There are several differences between the Gregorian and Julian Calendars, but two are pertinent to what we call the date of Washington’s Birth. If we pretend that he was born in a place where the Gregorian Calendar was used, then his birthday would have been February 22, 1732. The Julian Calendar celebrated New Years on March 25, so January, February, and the first 24 days of March belonged to the previous year. The year 1732 didn’t start until March 25 in the colonies, about six weeks after Washington was born. March 25 was supposed to be the day in the year when spring began, and by ancient Roman tradition, the new year started at the Vernal Equinox. Since the Julian Calendar had no regularly spaced leap years, it was off by several days.
It takes approximately 365.25 days for the Earth to complete one orbit of the sun (a year). Every four years (Leap Years), the Julian Calendar would vary from the Gregorian Calendar by missing a day, and this explains the second important difference between the two calendars. By 1752, a difference of eleven days had accumulated since the Gregorian Calendar was created. In Virginia, February 11, 1731 was known as February 22, 1732, if you lived in Italy or France, among others. Very few people noticed because communication and transportation was by ship which took months. Most people were not as time or date aware as we have become with our modern technology, high speed transportation, and instant communication.

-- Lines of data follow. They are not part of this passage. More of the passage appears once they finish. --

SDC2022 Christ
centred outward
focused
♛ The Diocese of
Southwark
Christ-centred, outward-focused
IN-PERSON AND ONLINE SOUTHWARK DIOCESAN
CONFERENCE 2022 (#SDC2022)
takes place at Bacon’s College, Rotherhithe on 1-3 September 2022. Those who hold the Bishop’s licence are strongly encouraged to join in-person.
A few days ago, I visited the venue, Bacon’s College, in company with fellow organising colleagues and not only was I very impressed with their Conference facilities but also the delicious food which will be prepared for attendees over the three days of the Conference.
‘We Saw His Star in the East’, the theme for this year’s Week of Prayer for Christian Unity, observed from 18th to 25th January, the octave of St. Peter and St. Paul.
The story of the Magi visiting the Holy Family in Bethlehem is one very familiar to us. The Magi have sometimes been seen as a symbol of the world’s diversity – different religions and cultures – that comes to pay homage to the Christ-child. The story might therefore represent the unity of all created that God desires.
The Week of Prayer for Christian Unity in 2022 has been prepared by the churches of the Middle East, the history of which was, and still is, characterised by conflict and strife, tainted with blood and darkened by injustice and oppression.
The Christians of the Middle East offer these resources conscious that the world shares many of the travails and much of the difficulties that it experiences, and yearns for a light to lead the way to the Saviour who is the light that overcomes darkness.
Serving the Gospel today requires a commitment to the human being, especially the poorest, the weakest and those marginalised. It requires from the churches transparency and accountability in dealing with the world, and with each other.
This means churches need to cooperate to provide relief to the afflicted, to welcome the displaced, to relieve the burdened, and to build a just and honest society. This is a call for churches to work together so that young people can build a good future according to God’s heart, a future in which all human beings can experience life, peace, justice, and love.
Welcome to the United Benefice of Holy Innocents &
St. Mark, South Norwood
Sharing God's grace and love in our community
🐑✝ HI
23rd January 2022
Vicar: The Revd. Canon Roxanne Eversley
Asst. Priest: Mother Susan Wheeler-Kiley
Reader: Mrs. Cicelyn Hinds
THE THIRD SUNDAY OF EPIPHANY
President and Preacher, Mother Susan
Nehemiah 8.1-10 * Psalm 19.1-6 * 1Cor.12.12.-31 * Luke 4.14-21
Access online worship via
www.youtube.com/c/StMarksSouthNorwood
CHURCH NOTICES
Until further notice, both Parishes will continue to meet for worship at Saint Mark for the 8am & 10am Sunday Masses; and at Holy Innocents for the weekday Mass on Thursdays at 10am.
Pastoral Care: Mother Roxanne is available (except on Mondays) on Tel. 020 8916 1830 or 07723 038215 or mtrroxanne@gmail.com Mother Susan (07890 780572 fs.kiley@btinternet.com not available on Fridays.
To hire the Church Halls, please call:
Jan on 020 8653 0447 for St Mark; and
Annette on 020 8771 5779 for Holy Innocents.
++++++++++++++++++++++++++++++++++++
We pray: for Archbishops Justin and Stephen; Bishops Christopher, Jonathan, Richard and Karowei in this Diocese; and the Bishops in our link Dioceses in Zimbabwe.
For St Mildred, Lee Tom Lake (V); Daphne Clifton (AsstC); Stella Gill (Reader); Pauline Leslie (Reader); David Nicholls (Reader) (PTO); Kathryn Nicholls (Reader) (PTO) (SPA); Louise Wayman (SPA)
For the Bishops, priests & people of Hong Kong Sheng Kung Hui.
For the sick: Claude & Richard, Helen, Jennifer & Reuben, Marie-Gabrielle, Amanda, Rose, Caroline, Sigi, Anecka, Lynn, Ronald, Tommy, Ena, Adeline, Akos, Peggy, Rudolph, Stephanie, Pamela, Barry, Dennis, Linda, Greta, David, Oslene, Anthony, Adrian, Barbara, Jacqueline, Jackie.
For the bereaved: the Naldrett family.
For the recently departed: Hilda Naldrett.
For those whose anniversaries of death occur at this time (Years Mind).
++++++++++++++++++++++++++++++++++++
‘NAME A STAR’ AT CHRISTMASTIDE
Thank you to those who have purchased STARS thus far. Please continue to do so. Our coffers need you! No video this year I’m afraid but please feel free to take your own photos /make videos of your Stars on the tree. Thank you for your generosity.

Another difference in the calendars was when New Years Day was recognized. In the Gregorian Calendar, it was January 1st. Shifting a country from the Julian to the Gregorian Calendar caused some confusing and interesting oddities. In the colonies, there never was a January, February, or the first 24 days of March in the year following the shift. Those dates do not exist because the year changed on that date instead of on March 25. The year of the change was 94 days shorter than other years. This included another necessary correction. When you went to bed on the evening of Wednesday, September 2, 1752, you hoped to wake up the next morning, but you would discover that it was suddenly Thursday, September 14, 1752. No one in the colonies could possibly be born on any of the dates between September 2, 1752 and September 14, 1752.
So, Happy Washington’s Birthday! No matter the date, he was a great man who helped to establish a great country and we should take a moment to honor his unique service.